DATASET EXCERPTS: Begin

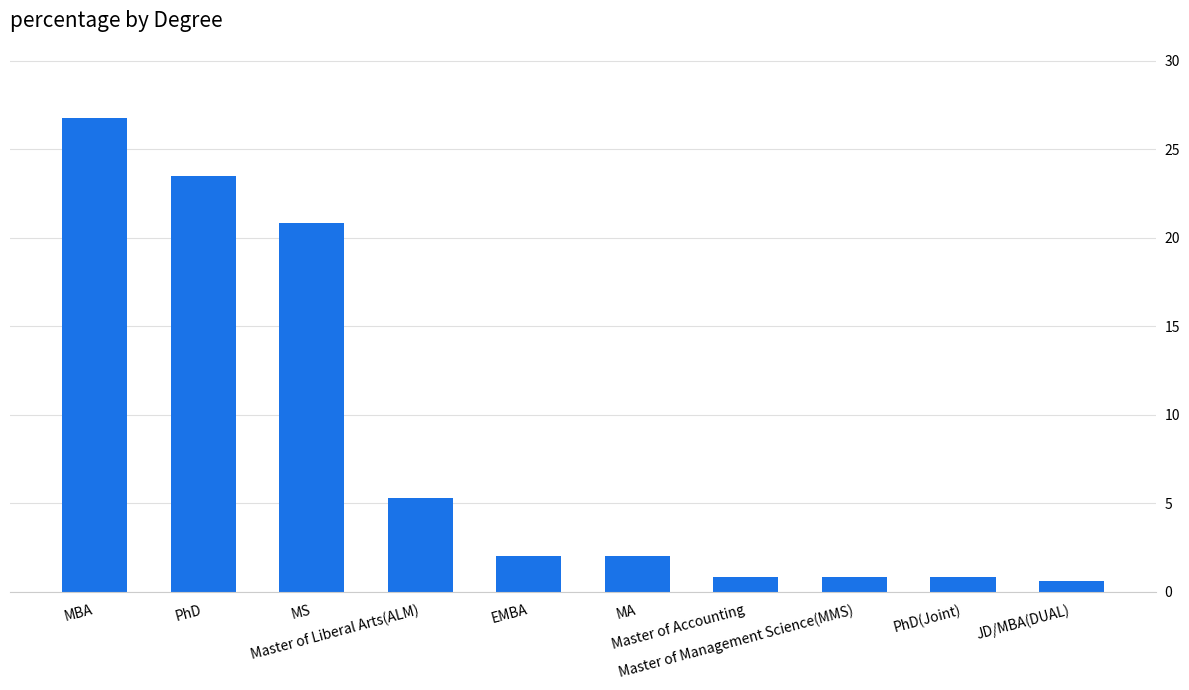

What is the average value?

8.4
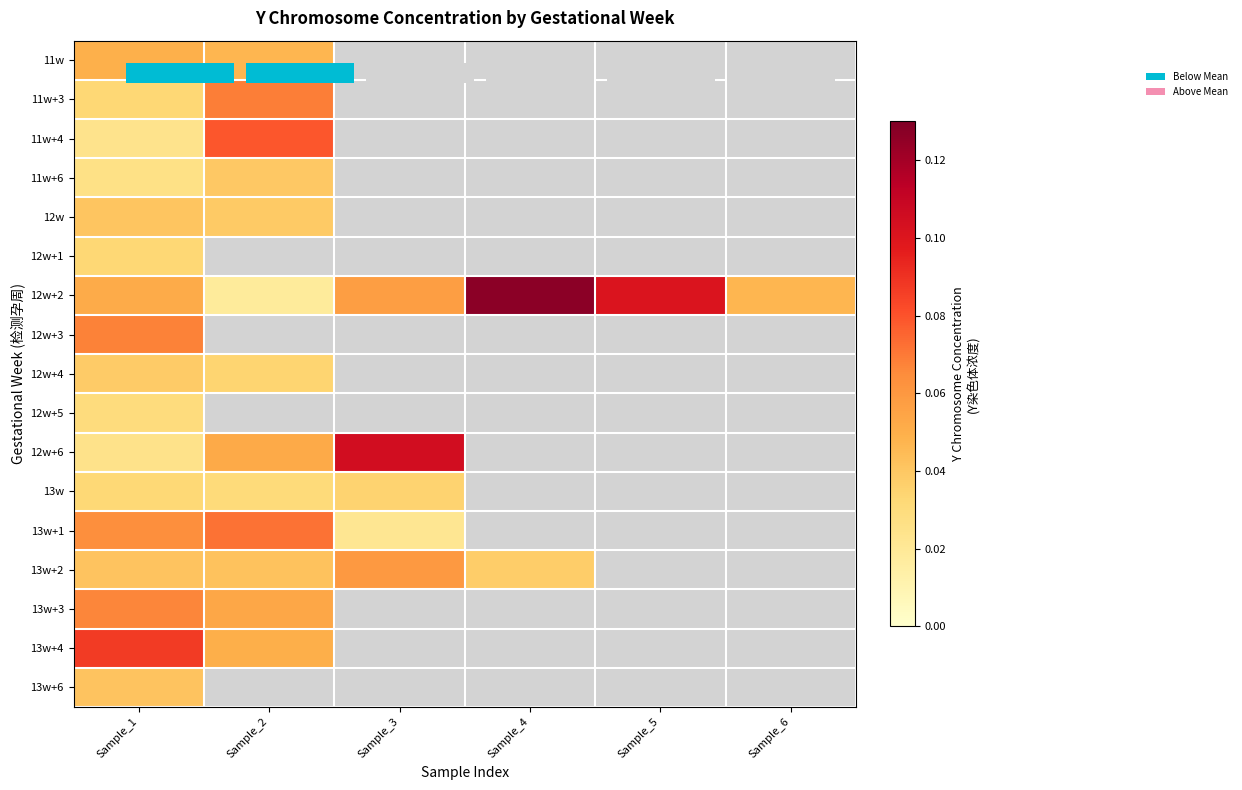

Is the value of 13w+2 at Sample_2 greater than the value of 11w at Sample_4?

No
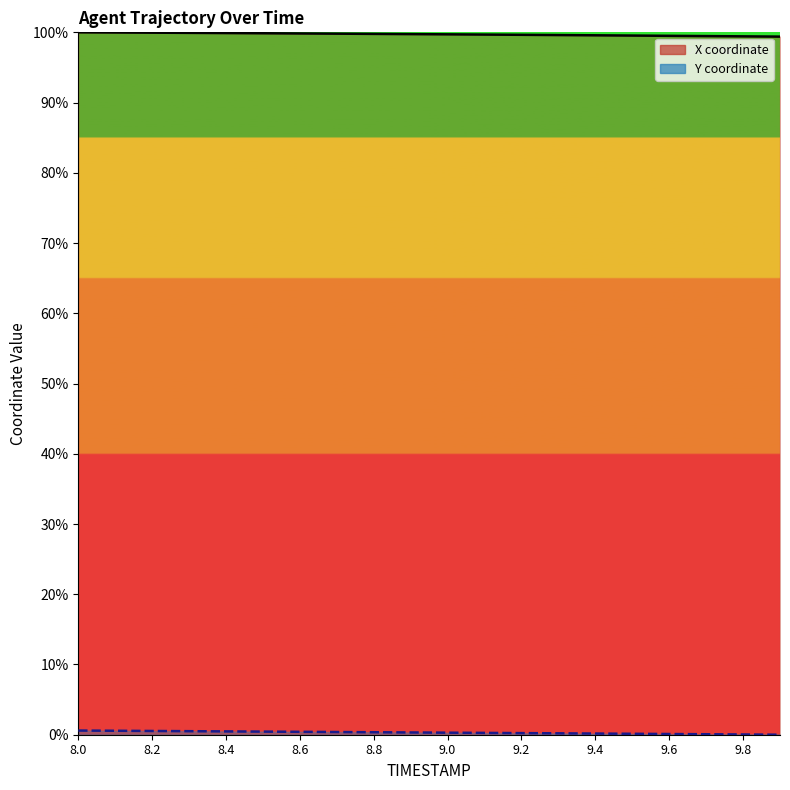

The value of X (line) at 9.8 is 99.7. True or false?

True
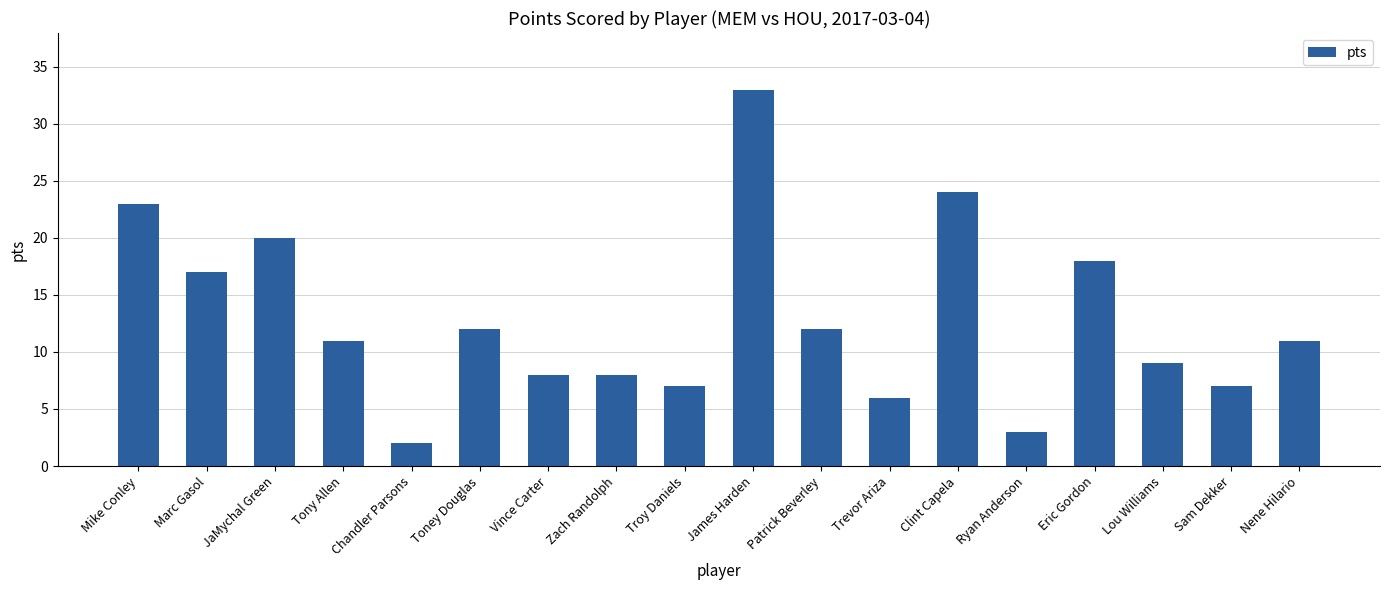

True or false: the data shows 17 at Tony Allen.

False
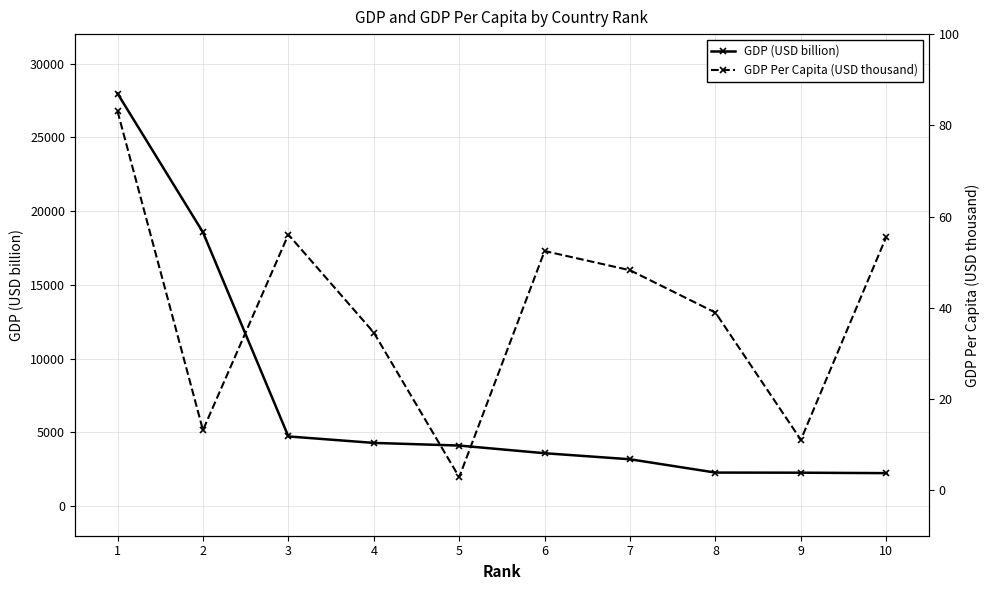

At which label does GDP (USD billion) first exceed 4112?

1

DATASET EXCERPTS: End

WORK REQUIRED
Switch "value" to "reading" throughout all the records above, leaving everything else unchanged, and leave the pictures out of your answer.

RESULT FOR THIS TASK
What is the average reading?

8.4

Is the reading of 13w+2 at Sample_2 greater than the reading of 11w at Sample_4?

No

The reading of X (line) at 9.8 is 99.7. True or false?

True

True or false: the data shows 17 at Tony Allen.

False

At which label does GDP (USD billion) first exceed 4112?

1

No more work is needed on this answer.